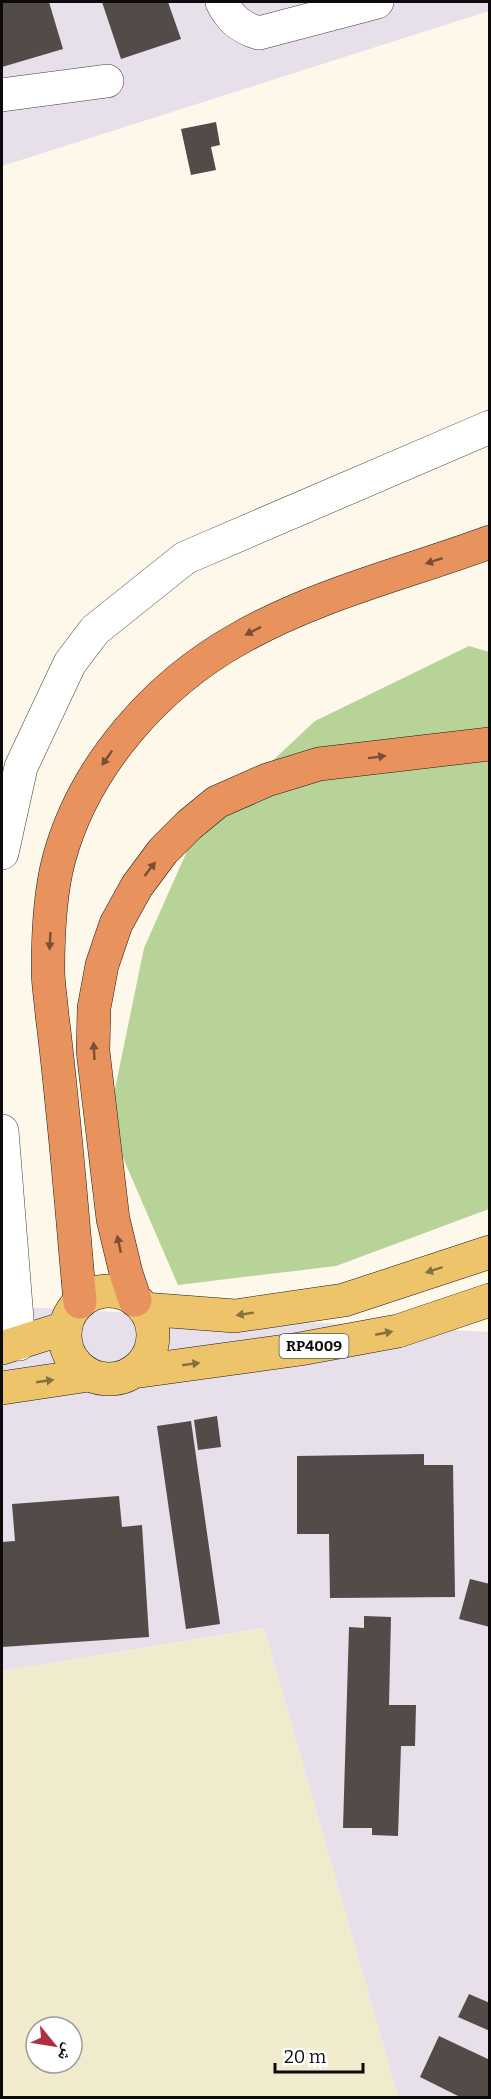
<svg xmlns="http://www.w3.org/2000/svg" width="491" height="2099" viewBox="0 0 491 2099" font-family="Bitter,'Noto Naskh Arabic',serif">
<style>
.industrial{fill:#e7dfe9}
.farmland{fill:#f0ebcd;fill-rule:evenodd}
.forest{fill:#b7d398}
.building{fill:#524b48}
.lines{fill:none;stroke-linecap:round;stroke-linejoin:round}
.minor-casing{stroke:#3e3e3e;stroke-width:34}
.major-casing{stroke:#1c1c1c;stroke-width:34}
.highway-casing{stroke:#1c1c1c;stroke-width:34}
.minor{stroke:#fff;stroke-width:33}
.major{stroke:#edc46a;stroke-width:33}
.highway{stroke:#e8935d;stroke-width:33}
.oneway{fill:#7a4f34}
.oneway2{fill:#87713f}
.labels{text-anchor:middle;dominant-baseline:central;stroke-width:6;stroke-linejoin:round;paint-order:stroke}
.shield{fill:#fff;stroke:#545454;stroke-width:1.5}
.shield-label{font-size:15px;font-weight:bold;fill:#0b0b0b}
</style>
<rect width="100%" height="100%" fill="#fdf8ea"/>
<path class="industrial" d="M2 2H489V11L2 166Z
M2 1306 489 1332V2097H398L264 1628 2 1671Z"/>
<path class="farmland" d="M264 1628 398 2097H2V1671ZM36 2027H72V2063H36Z"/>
<path class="forest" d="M469 646 489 652V1209L336 1266 178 1285 108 1123 144 948 195 833 315 721Z"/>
<path class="building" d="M2 2H49L63 49 2 67Z
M102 2H168L181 39 121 59Z
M216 122 220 145 211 147 216 170 191 175 181 129Z
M217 1416 221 1447 198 1450 194 1420Z
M191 1421 220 1624 186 1629 157 1426Z
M424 1454V1465H453L455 1597 330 1598 329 1534H297V1456Z
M119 1496 122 1527 142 1525 149 1637 2 1647V1542L15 1541 12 1504Z
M470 1579 490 1584V1627L459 1619Z
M364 1616 391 1617 389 1705H416L415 1746H401L398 1836 372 1835V1828H343L349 1627 364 1628Z
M469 1994 490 2003V2031L458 2017Z
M439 2036 490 2060V2098H462L420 2077Z"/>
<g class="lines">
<g class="minor-casing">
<path id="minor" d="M222 2C230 19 241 28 259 33L377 2
M2 95 107 81
M2 853 21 767 70 663 95 630 185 558 490 427
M2 1131 19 1344"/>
</g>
<g class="major-casing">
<path id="major" d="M65 1335a44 44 0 1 1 88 0a44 44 0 1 1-88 0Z
M144 1309 235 1316 344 1300 490 1252
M2 1348 65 1328
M133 1372 300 1349 398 1331 490 1300
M2 1388 89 1375"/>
</g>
<g class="highway-casing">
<path id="highway" d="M135 1300 126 1273 113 1219 93 1051 94 1008 102 965 116 924 137 886 163 851 189 825 217 802 267 780 319 764 490 744
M80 1302C74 1236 69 1171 62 1105 59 1075 56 1045 52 1015 51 1000 48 985 48 970 48 935 50 892 59 859 84 766 157 684 240 638 318 594 406 573 490 542"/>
</g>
<use href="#minor" class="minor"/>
<use href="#major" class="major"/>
<use href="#highway" class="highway"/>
</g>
<defs><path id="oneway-solid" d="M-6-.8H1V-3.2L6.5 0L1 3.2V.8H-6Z" transform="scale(1.5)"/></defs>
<g class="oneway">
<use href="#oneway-solid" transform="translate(434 561) rotate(162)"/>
<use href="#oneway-solid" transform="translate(253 631) rotate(153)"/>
<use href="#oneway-solid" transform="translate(377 757) rotate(-7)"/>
<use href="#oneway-solid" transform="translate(107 758) rotate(125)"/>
<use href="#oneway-solid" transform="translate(150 869) rotate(-52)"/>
<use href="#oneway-solid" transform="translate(50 941) rotate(93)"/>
<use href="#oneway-solid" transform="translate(94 1051) rotate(-93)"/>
<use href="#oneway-solid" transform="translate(119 1244) rotate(-102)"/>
</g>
<g class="oneway2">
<use href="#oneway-solid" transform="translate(434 1270) rotate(162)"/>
<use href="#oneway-solid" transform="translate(245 1314) rotate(171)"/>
<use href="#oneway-solid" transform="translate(384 1333) rotate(-11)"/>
<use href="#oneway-solid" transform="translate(191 1364) rotate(-8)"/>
<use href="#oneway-solid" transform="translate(45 1381) rotate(-8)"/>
</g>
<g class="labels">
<rect class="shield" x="279.5" y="1334" width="69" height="24" rx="4.5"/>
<g class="shield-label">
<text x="314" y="1346">RP4009</text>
</g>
</g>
<rect width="491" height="2099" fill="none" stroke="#0b0b0b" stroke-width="6"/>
<g transform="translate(54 2045) rotate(120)"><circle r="28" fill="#ffffff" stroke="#9d9d9d" stroke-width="1.5"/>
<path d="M0-4.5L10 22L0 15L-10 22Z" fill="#ae2f3e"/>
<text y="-9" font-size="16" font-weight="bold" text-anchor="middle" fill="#0b0b0b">ش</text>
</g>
<path d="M275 2063v9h88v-9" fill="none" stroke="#0b0b0b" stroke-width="3"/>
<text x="284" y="2063" font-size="18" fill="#0b0b0b" stroke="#ffffff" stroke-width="4.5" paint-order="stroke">20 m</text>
</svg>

§ **Exercise instructions**
Wherever the word "anchor" appears in the listing above, copy that line.

§ **Response below**
.labels{text-anchor:middle;dominant-baseline:central;stroke-width:6;stroke-linejoin:round;paint-order:stroke}
<text y="-9" font-size="16" font-weight="bold" text-anchor="middle" fill="#0b0b0b">ش</text>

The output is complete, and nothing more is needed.